Collected data:

==================================================

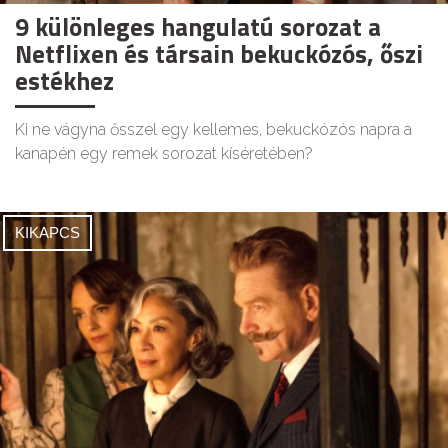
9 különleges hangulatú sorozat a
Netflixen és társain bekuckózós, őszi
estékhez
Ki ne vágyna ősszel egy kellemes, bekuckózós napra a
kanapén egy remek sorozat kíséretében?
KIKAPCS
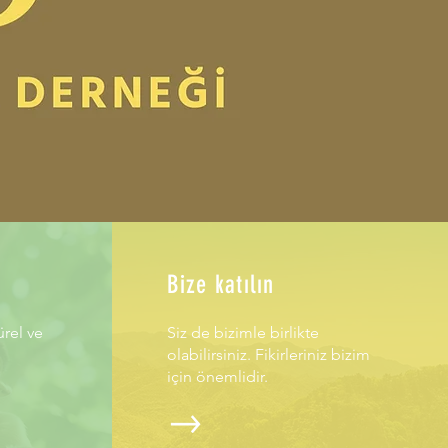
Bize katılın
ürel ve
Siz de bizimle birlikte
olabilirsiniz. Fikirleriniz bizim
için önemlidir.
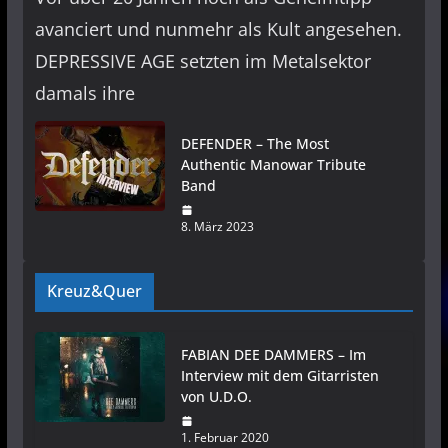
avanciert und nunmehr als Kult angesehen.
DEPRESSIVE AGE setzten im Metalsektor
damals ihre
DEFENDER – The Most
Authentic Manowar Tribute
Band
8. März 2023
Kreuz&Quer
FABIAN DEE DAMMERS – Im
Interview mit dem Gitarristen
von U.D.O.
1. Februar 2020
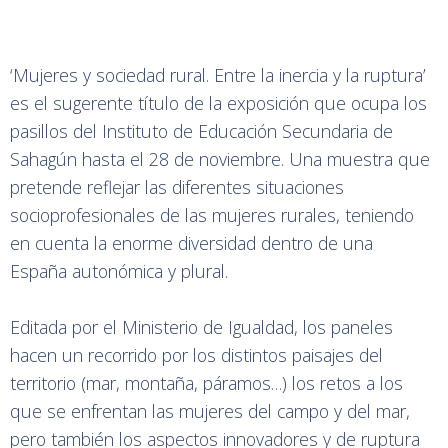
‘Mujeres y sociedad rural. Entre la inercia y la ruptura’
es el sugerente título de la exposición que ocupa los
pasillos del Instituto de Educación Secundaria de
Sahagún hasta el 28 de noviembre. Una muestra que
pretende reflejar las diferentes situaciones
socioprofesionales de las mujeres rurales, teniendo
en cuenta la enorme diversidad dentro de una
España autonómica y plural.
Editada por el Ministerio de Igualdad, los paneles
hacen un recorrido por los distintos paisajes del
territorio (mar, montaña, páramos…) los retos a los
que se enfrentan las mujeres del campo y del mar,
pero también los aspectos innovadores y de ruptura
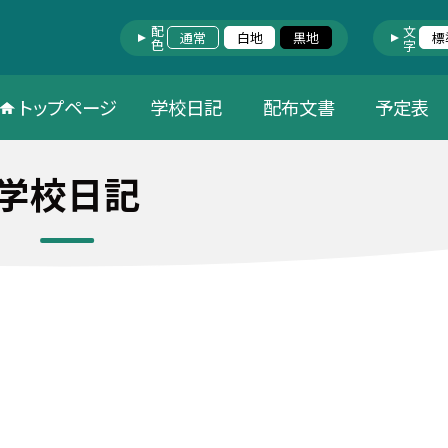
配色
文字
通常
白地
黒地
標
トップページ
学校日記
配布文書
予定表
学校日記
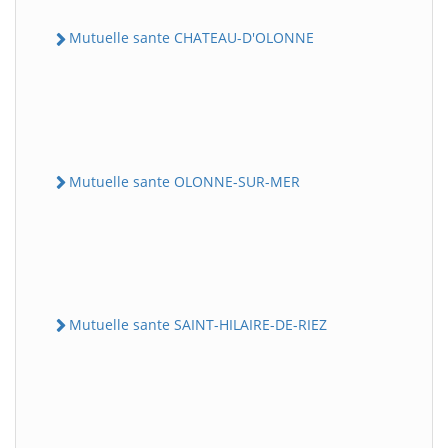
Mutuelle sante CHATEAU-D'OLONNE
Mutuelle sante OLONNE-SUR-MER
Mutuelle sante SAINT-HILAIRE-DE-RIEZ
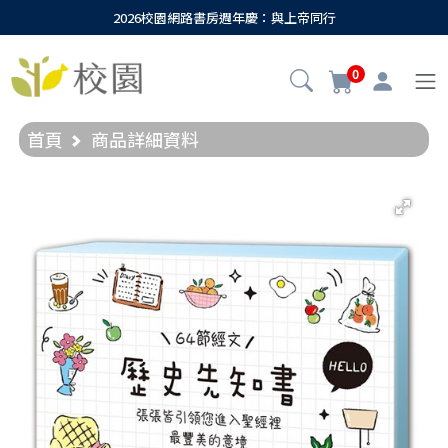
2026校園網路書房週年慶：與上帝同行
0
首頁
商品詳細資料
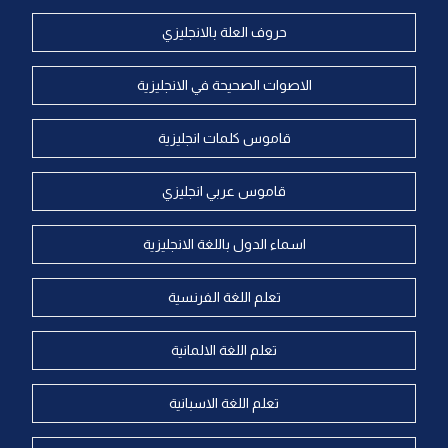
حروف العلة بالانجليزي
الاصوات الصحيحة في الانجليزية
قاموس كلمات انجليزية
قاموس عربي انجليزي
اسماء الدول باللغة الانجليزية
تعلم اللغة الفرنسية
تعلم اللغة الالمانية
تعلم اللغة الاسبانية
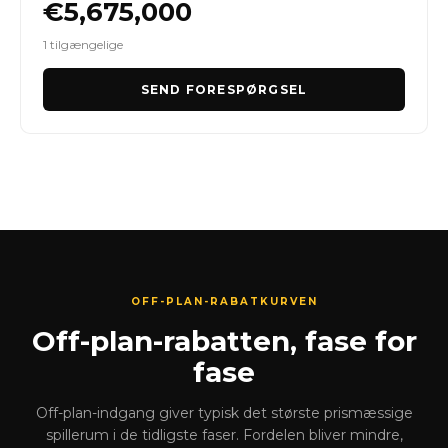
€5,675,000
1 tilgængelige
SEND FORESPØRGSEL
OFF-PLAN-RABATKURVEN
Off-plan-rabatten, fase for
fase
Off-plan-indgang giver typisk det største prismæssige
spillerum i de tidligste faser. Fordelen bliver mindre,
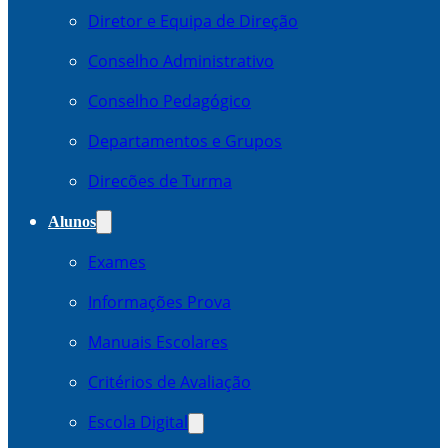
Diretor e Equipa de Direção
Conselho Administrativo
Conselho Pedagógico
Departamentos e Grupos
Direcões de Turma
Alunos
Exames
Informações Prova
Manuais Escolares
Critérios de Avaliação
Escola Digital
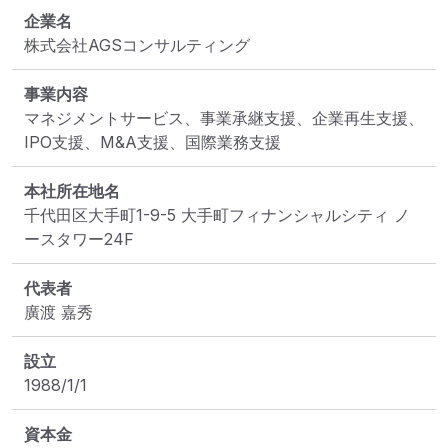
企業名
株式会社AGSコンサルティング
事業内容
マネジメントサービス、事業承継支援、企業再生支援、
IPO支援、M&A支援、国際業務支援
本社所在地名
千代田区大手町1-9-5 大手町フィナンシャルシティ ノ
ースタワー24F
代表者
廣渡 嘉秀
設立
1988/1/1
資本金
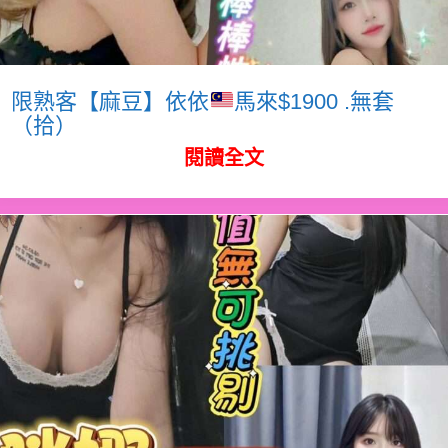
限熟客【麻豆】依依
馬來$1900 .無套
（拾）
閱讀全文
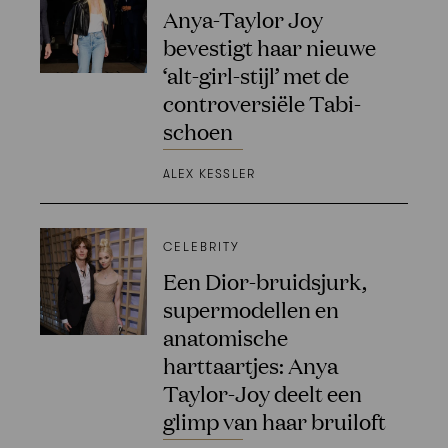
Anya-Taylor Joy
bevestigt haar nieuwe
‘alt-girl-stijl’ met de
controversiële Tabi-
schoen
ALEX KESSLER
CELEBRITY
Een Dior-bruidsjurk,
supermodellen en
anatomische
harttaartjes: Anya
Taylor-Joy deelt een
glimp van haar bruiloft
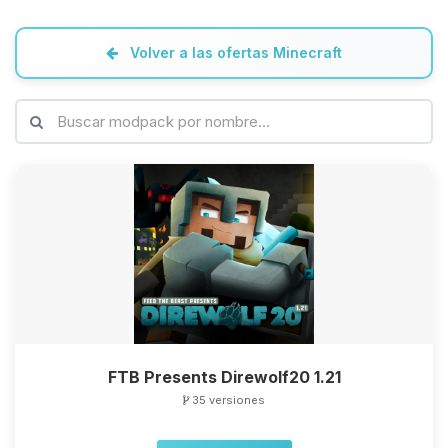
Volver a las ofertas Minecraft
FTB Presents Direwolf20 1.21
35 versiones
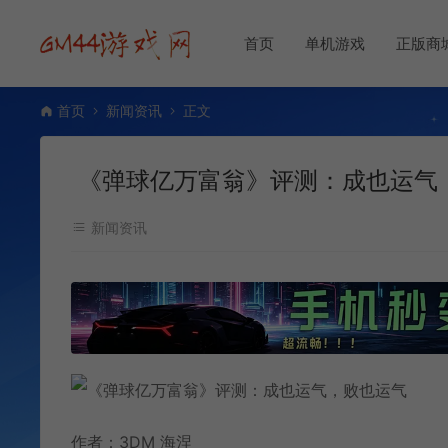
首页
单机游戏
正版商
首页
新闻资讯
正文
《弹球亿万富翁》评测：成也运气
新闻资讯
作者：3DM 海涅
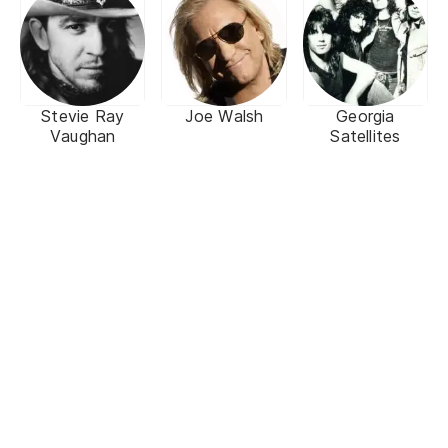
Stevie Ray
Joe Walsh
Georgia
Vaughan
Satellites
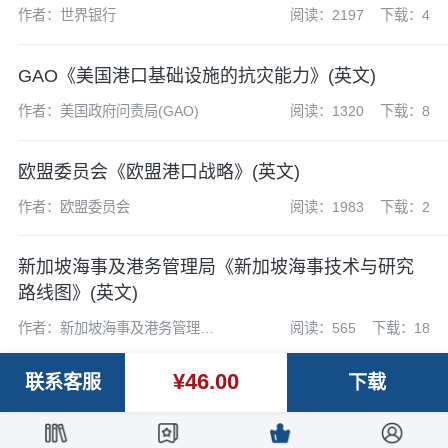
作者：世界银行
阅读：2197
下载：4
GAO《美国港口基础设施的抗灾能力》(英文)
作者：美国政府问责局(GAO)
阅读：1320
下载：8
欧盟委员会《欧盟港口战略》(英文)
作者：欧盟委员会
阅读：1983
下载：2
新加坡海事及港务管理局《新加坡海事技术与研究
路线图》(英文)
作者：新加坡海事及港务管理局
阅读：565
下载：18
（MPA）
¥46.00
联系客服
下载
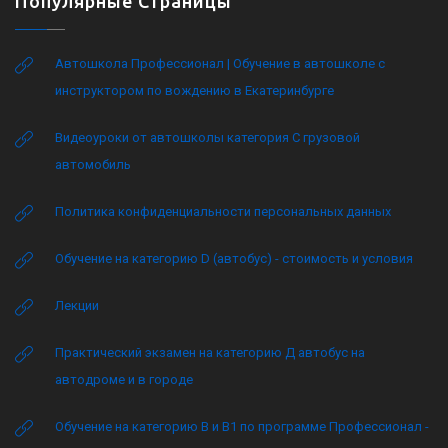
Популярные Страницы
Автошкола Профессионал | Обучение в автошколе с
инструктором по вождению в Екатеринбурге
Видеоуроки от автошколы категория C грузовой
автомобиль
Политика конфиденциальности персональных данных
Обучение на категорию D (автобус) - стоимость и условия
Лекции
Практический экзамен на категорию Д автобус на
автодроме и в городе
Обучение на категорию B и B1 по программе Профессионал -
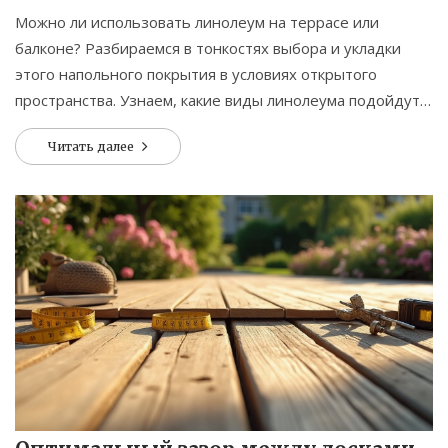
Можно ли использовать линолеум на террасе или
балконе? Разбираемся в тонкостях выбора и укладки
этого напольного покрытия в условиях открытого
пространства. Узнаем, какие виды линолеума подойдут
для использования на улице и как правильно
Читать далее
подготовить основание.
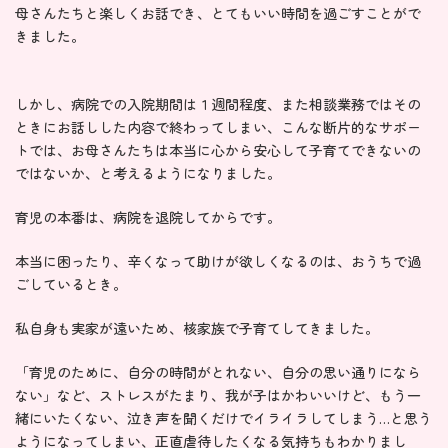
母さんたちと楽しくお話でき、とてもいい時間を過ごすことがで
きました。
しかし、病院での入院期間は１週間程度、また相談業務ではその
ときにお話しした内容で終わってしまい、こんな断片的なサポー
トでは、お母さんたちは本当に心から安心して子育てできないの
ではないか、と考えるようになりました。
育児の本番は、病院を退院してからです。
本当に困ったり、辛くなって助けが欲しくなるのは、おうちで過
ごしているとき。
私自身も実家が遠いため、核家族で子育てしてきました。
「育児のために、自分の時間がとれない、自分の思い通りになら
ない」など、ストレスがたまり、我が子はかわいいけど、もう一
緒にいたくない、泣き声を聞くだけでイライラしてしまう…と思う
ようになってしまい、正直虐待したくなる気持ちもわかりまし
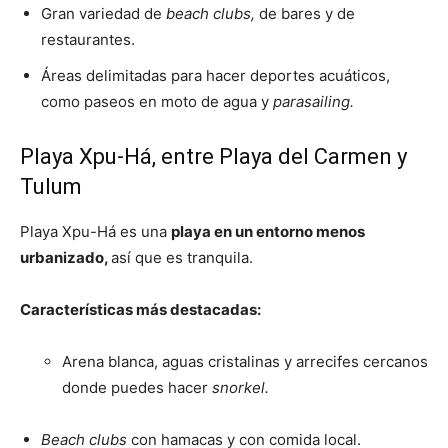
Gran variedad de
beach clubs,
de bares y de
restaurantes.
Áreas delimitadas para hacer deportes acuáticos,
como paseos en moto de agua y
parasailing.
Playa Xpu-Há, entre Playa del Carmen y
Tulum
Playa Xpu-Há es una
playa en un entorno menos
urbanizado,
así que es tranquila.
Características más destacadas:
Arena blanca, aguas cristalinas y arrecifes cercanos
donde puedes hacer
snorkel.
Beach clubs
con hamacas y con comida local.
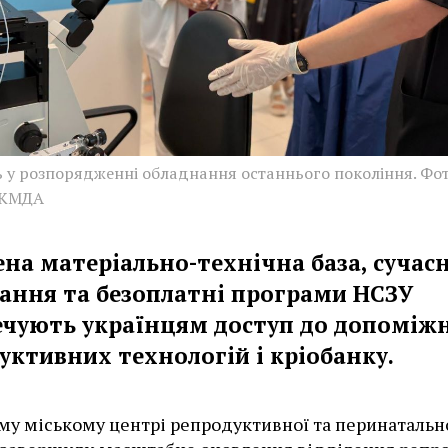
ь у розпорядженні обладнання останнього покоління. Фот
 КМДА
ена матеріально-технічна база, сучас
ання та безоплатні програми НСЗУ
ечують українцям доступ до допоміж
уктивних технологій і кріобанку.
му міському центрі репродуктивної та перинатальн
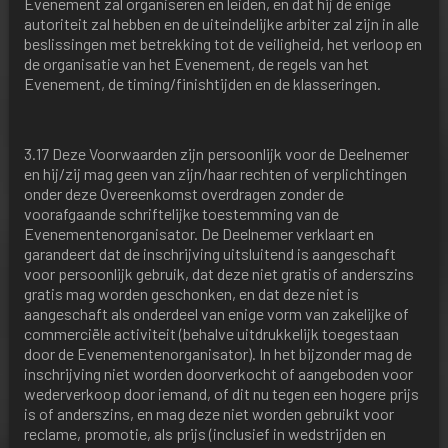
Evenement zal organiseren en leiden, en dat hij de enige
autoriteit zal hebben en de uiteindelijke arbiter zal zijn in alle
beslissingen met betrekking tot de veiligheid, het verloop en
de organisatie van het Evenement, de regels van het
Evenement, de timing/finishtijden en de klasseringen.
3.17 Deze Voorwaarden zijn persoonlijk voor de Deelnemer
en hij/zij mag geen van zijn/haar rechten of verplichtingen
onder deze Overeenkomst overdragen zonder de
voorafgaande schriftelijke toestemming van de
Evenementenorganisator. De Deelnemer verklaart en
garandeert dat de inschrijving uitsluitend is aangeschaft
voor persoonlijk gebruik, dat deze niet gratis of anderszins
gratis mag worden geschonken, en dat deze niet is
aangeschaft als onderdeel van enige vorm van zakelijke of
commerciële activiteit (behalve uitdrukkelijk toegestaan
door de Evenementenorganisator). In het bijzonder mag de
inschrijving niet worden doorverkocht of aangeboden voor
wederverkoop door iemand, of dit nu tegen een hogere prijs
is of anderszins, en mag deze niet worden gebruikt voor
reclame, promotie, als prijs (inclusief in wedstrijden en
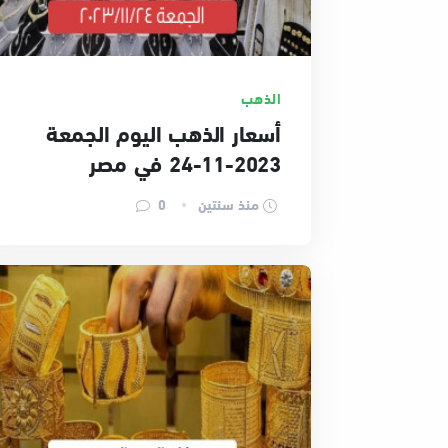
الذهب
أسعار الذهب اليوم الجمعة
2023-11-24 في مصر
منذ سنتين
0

==================================================

* [Instructions to follow] Collect the lines of the records that include the string "persoonlijk".

* [Response to the task]
3.17 Deze Voorwaarden zijn persoonlijk voor de Deelnemer
voor persoonlijk gebruik, dat deze niet gratis of anderszins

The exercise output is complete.